Der Bundesrat und die Front im Innern

20minuten.ch (9. November 2010) – Die Schweizer Banken müssen Deutschland und England einen Mindest-Ablass für die Schwarzgeld-Vergangenheit garantieren. Das zeigt, dass Bern den eigenen Vermögensverwaltern misstraut, die einmal mehr bei der Vermögensflucht helfen könnten.

Die Details des Deutschland- und England-Steuervertrags sollten geheim bleiben. Dem machte Eugen David einen Strich durch die Rechnung. Als Präsident der Aussenpolitischen Kommission des Ständerats erhielt er von Amtes wegen Einblick in die Details – und plauderte diese prompt aus. Nun weiss die ganze Welt, dass der Schweizer Finanzplatz mit einer Mindestsumme für die Schwarzgeld-Vergangenheit geradezustehen hat, um diese endlich hinter sich zu bringen.

Der St. Galler David bestätigte, dass für Deutschland und England „ein gewisser Mindestbetrag fixiert“ würde. „Wird dieser nicht erreicht, dann wird von den Banken eine Nachzahlung geleistet“, sagte David Radio DRS. Dies sei durchaus sinnvoll. „Die beiden Länder befürchten, dass zahlreiche Kunden das Konto in der Schweiz löschen und wegziehen“.

Vielsagendes Schweigen im Bundeshaus

Zuständig für eine Abgeltungssteuer, mit der die Schweiz der EU Geld statt Kundendaten liefert, ist das Staatssekretariat für Internationale Finanzfragen (SIF). Dort wollte niemand Stellung zu Davids Sololauf nehmen. Die Details des Vorvertrags mit den beiden EU-Staaten seien nicht für die Öffentlichkeit bestimmt, lautet die Begründung.

Was sich David von seinem Geplauder verspricht, bleibt sein Geheimnis. Die Mindestgarantie gehört zu einem komplexen Modell aus Einmal-Abgeltung für die Vergangenheit, zukünftiger Abgeltungssteuer, erleichtertem Marktzugang und mehr Zusammenarbeit bei Steuerhinterziehung.
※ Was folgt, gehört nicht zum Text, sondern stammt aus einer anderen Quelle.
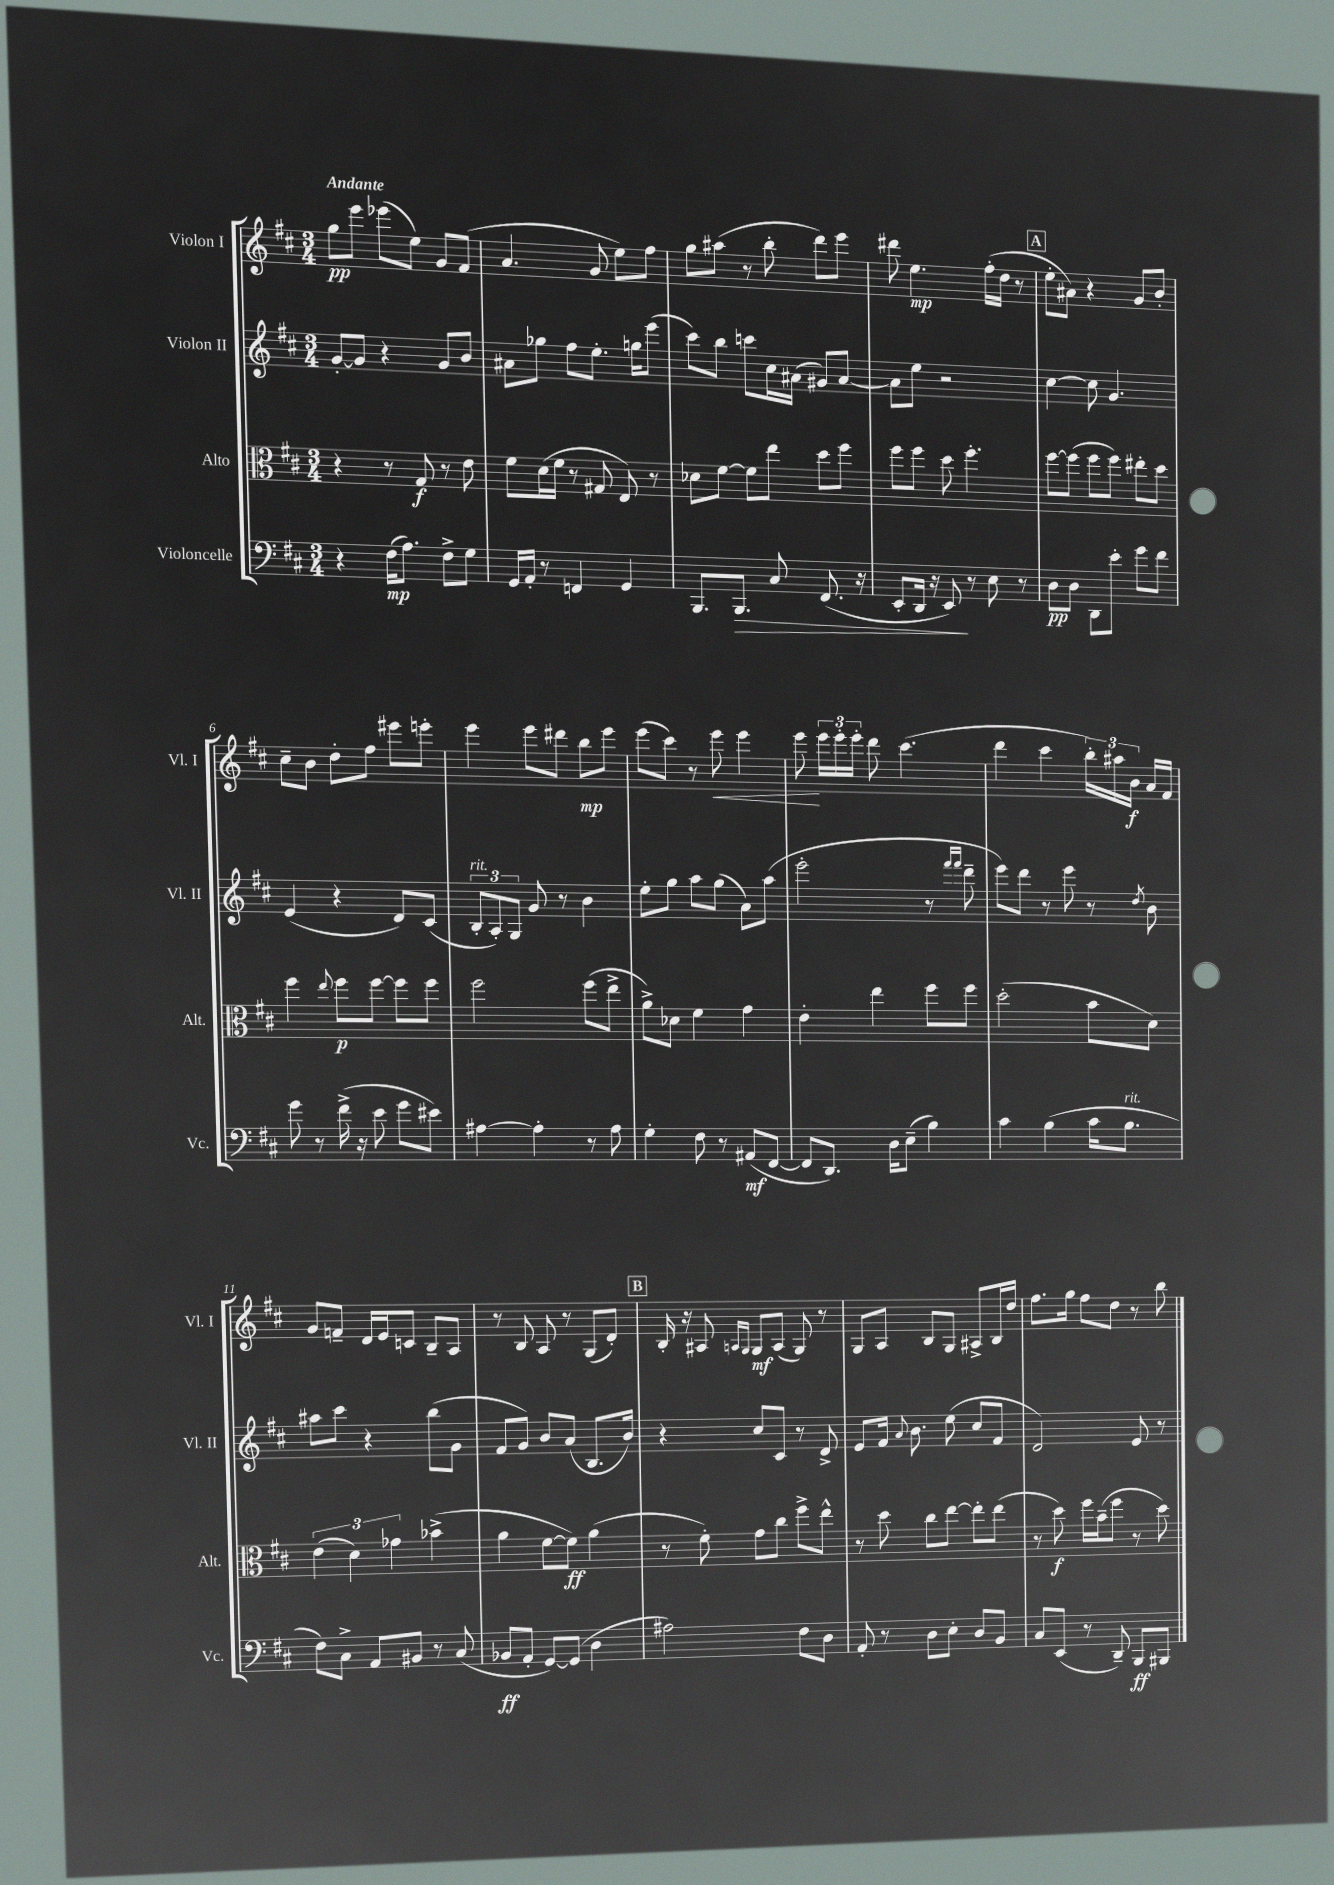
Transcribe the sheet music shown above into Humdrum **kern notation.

**kern	**kern	**kern	**kern
*staff4	*staff3	*staff2	*staff1
*clefF4	*clefC3	*clefG2	*clefG2
*k[f#c#]	*k[f#c#]	*k[f#c#]	*k[f#c#]
*M3/4	*M3/4	*M3/4	*M3/4
4r	4r	[8g'/L	8gg\L
.	.	8g/]J	8eee\J
(16F#\LK	8r	4r	(8eee-\L
8.A\J)	.	.	.
.	8G/	.	8ee\J)
8F#^\L	8r	8g/L	8g/L
8G\J	8e\	8b/J	(8f#/J
=	=	=	=
16GG/LL	8f#\L	8a#\L	4.a/
16AA'/JJ	.	.	.
8r	(16d\L	8gg-\J	.
.	16f#\JJ	.	.
4FF/	8r	8ff#\L	.
.	8G#/	8.ee'\J	8g/
4GG/	8E/)	.	8ee\L)
.	.	16gg\LK	.
.	8r	(8eee\J	8ff#\J
=	=	=	=
8.BBB/L	8d-\L	8ccc#\L)	8gg\L
.	[8f#\J	8bb\J	(8aa#\J
8.BBB/J	.	.	.
.	8f#\]L	8ccc\L	8r
8C#/	8ee\J	16cc#\L	8bb'\
.	.	(16a#\JJ	.
(8.FF#/	8dd\L	8g#/L)	8ddd\L)
.	8ff#\J	[8a#/J	8eee\J
16r	.	.	.
=	=	=	=
8EE'/L	8ff#\L	8a#\]L	8ddd#\
16DD/Jk	8ff#\J	8ee\J	4.ee\
16r	.	.	.
8EE/)	8dd\	2r	.
8r	4.ff#'\	.	.
8E\	.	.	(16ff#'\LL
.	.	.	16dd\JJ
8r	.	.	8r
=	=	=	=
8D\L	[8ff#\L	[4cc#\	8ee'\L
8D\J	(8ff#\]J	.	8a#\J)
8DD\L	8ff#\L	8cc#\]	4r
8e'\J	8ff#\J)	4.g/	.
8g\L	8ee#'\L	.	8g/L
8f#\J	8dd\J	.	8b'/J
=	=	=	=
8g\	4ff#\	(4e/	8cc#~\L
8r	.	.	8b\J
.	8qqee/	.	.
(16f#^\	8ff#\L	4r	8dd'\L
16r	.	.	.
8e\	[8ff#\J	.	8ff#\J
8g\L	8ff#\]L	8d/L)	8eee#\L
8e#\J)	8ff#\J	(8c#/J	8eee'\J
=	=	=	=
[4A#\	2ff#\	12B'/L	4eee\
.	.	12A'/)	.
.	.	12G/J	.
4A#'\]	.	8g/	8eee\L
.	.	8r	8ddd#\J
8r	(8ff#\L	4b\	8bb\L
8A#\	8ee^\J	.	8eee\J
=	=	=	=
4G'\	8a^\L)	8ee'\L	(8eee\L
.	8d-\J	8gg\J	8ccc#\J)
8F#\	4f#\	8aa\L	8r
8r	.	(8gg\J	8eee\
(8AA#/L	4g\	8a\L)	4eee\
[8FF#/J	.	(8aa\J	.
=	=	=	=
8FF#/]L	4e'\	2eee'\	8eee\
8.DD/J)	.	.	24eee\LL
.	.	.	24eee'\
.	.	.	24eee'\JJ
.	4ee\	.	8ddd\
16D\LK	.	.	.
(8E~\J	.	.	(4.ccc#\
4B\)	8ff#\L	8r	.
.	.	16qqfff#/LL	.
.	.	16qqfff#/JJ	.
.	8ff#\J	8ddd~\	.
=	=	=	=
4c#\	(2dd'\	8eee\L)	4ddd\
.	.	8ddd\J	.
(4B\	.	8r	4ccc#\
.	.	8eee\	.
16c#\LK	8b\L	8r	24bb'\LL)
.	.	.	24aa#\
8.B\J	.	.	.
.	.	.	24b\JJ
.	.	8qdd/	.
.	8d\J)	8b\	16a/LL
.	.	.	16f#/JJ
=	=	=	=
8F#\L)	(6e\	8aa#\L	8g/L
8C#^\J	.	8ccc#\J	8f~/J
.	6d\)	.	.
8AA/L	.	4r	16d/LL
.	.	.	16e/J
.	6g-\	.	.
8BB#/J	.	.	8c/J
8r	(4b-^\	(8bb\L	8B~/L
(8C#/	.	8g\J	8A/J
=	=	=	=
8BB-/L	4a\	8f#/L	8r
8AA'/J	.	8g/J)	8B/
[8GG/L)	[8f#\L	8b/L	8A/
(8GG/]J	8f#\]J)	(8a/J	8r
4D\	(4a\	8.B/L	(8G/L
.	.	.	8d'/J)
.	.	16b/Jk)	.
=	=	=	=
2A#\)	8r	4r	16B'/
.	.	.	16r
.	8f#'\)	.	8A#/
.	.	.	16qqA/LL
.	.	.	16qqG/JJ
.	8g\L	8cc#/L	8G/L
.	8cc#\J	8c#/J	(8A/J
8F#\L	8ff#^\L	8r	8G/)
8D\J	8ee^^\J	8d^/	8r
=	=	=	=
8AA'/	8r	8e/L	8G/L
8r	8dd\	16f#/Jk	8A/J
.	.	8qqa/	.
.	.	8.b\	.
8D\L	8cc#\L	.	8B/L
8E'\J	[8ee\J	(8ee\	8G/J
8D/L	8ee'\]L	8cc#/L	8A#^/L
8BB/J	(8ee\J	8f#/J	16B/L
.	.	.	16dd/JJ
=	=	=	=
8C#/L	8r	2d/)	8.ff#\L
(8EE/J	8dd\)	.	.
.	.	.	16gg\Jk
8r	16ff#\LL	.	8ff#\L
.	(16b~\J	.	.
8DD~/)	8ff#\J	.	8dd\J
8BBB/L	8r	8e/	8r
8BBB#/J	8dd\)	8r	8bb\
==	==	==	==
*-	*-	*-	*-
Zur Verhandlungsstrategie der Schweiz – und umgekehrt von Berlin und London – gehört grösstmögliches Schweigen zu den Einzelheiten, um Spielraum für die Detailverhandlungen zu behalten. Nun hat Ständerat David die Garantie-Karte vorzeitig ausgespielt. Diese verliert ihre Wirkung für den Schluss-Poker.

Schlaumeier-Vermögensverwalter

Interessanter ist, dass Bern nicht nur eine Verhandlungsfront nach aussen unterhält, sondern auch eine nach innen. Diese richtet sich gegen Schweizer Vermögensberater, die im Verdacht stehen, ihren ausländischen Kunden einmal mehr beim Verstecken des Schwarzgeldes zu helfen. „Kein Kundenberater gibt seine Kunden freiwillig ab“, sagt ein Zürcher Rechtsanwalt.

Schweizer Banker könnten helfen, die anstehende Abgeltungssteuer zu umgehen. Im Geheimen könnten sie mit Kollegen bei Drittbanken in Singapur, Hongkong oder anderen Steuerparadiesen kooperieren. Sie würden die bisher verwalteten Kundengelder auf ein neues Bankkonto im Ausland überweisen unter der Bedingung, weiterhin an den Gebühren zu partizipieren.

Mit dem klassischen Kickback-Konstrukt wäre vielen gedient: dem Banker in der Schweiz, seinem Kompagnon bei der ausländischen Bank und dem Schwarzgeld-Kunden. Das Nachsehen hätte erneut der ausländische Fiskus. Um dessen Bedenken zu zerstreuen, nimmt Bern die Banken in die Pflicht. Entweder unterbinden diese solche Tricks ihrer Berater, oder sie werden zur Ader gelassen.